Daisy's famous jingle is still going strong

Daisy Brand has long relied on marketing to improve its image. During the Great Depression, it was in large part thanks to creative advertising solutions, such as the release of mini porcelain butter churns, that the brand managed to stay relevant and, thus, afloat, according to And the buck didn't stop with churns.

The "do a dollop" tagline is integral to Daisy Brand's advertising. According to the Auguste Escoffier School of Culinary Arts, it even made the (admittedly vague) measurement well-known among American cooks. The tagline and jingle accompanied the brand when it launched in Californian markets in the late '90s, according to Adweek, and it also appears in the "episodic" TV campaign launched in 2020 featuring the stories of consumers who frantically rush to the store upon realizing they're out of sour cream.

"For this new campaign we're telling a narrative story rooted in human truth," said Jason Geis, VP group creative director at Blue Chip (which has been running Daisy's advertising since 2017), in an interview with Little Black Book. "By using the jingle as a pneumonic, we tap the power in the brand's heritage and bridge the gap between classic and contemporary food advertising. And by building the stories around classic foods that go with sour cream, like tacos, we extend the visual heritage of the brand's advertising."

Daisy patented a unique flexible packaging option for easier portioning

While the "dollop" Daisy is known for has historically been portioned out with a spoon, in 2015, it engineered a new way to serve it: via a flexible, squeezable pouch. The proprietary packaging, according to Packaging Digest, is shaped in an inverted wedge and has a flip-top closure with a star-shaped hole for easy dolloping. 

Dairy Reporter notes that the new packaging helps to provides a solution to the issue of cross-contamination. "The problem with the tub is, a lot of times, it makes its way to the very back of the refrigerator and people forget that it's there until they open it up and it's moldy," Aaron Heyniger, the sales director of the food and beverage category at Aptar, the company that designed the new pouch's award-winning technology, tells the outlet. "And when you're using it, you tend to have to scoop it on your taco, and now all of a sudden you've got your food into the sour cream."

According to Food Dive, the new packaging also has the added bonus of reducing waste. Not only does it minimize contact with air, but it also allows consumers to dispense every last dollop of Daisy.

Cottage Cheese is also part of Daisy's product line

While Daisy certainly made a name for itself with sour cream, according to a press release, in 2006 the company branched out into another cultured dairy product: cottage cheese.  A longtime favorite of dieters, the low-calorie curd  is an unaged, acid-coagulated cheese. Mild and slightly tangy, it can be enjoyed in either sweet or savory combinations: spooned into a cantaloupe, topped with fresh herbs, or even baked into a savory spinach pie.

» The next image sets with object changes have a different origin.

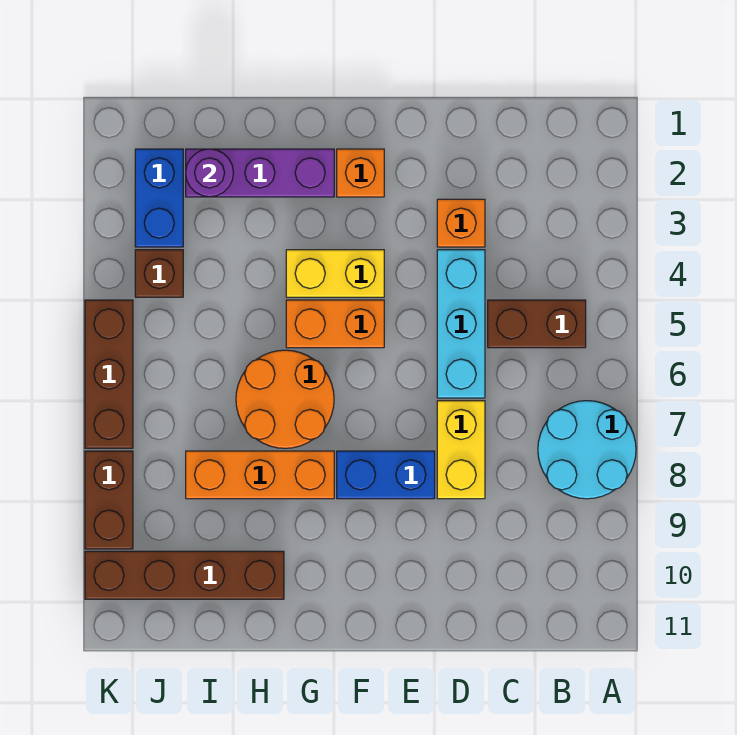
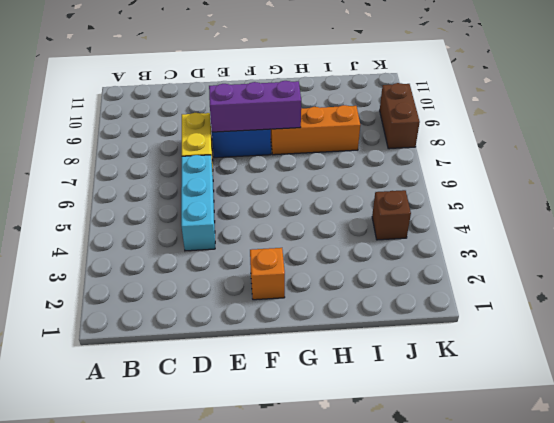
purple brick E8:G8 level 2 -> purple brick G2:I2 level 1
none -> cyan round brick A7:B8 level 1
none -> brown brick B5:C5 level 1
none -> orange brick D3 level 1

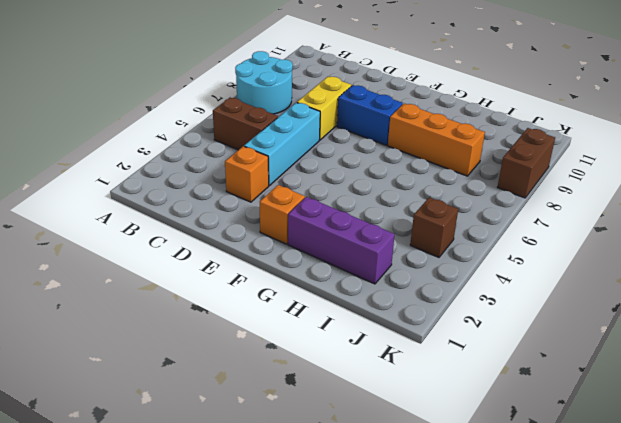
none -> yellow brick F4:G4 level 1
none -> orange brick F5:G5 level 1
none -> orange round brick G6:H7 level 1

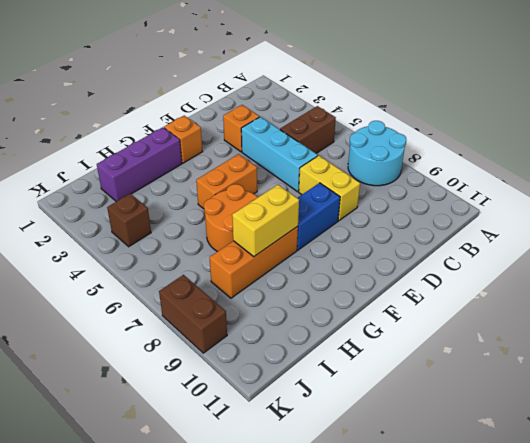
yellow brick G8:H8 level 2 -> yellow brick F4:G4 level 1
none -> brown brick H10:K10 level 1
none -> blue brick J2:J3 level 1
none -> brown brick K5:K7 level 1

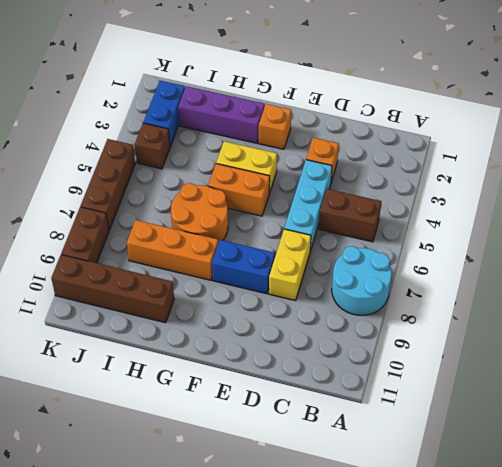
none -> purple round brick I2 level 2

Daisy Brand produces cottage cheese in several formats, including in single-serve cups and large, family-style containers. Its cottage cheese comes in either rich, creamy 4% or lighter 2% milkfat iterations. The brand even makes single-serve portions of cottage cheese with real fruit compote that can be stirred into the cheese, for the ideal sweet breakfast, snack, or healthier dessert option. It's the perfect way for this century-old company to expand into a new market.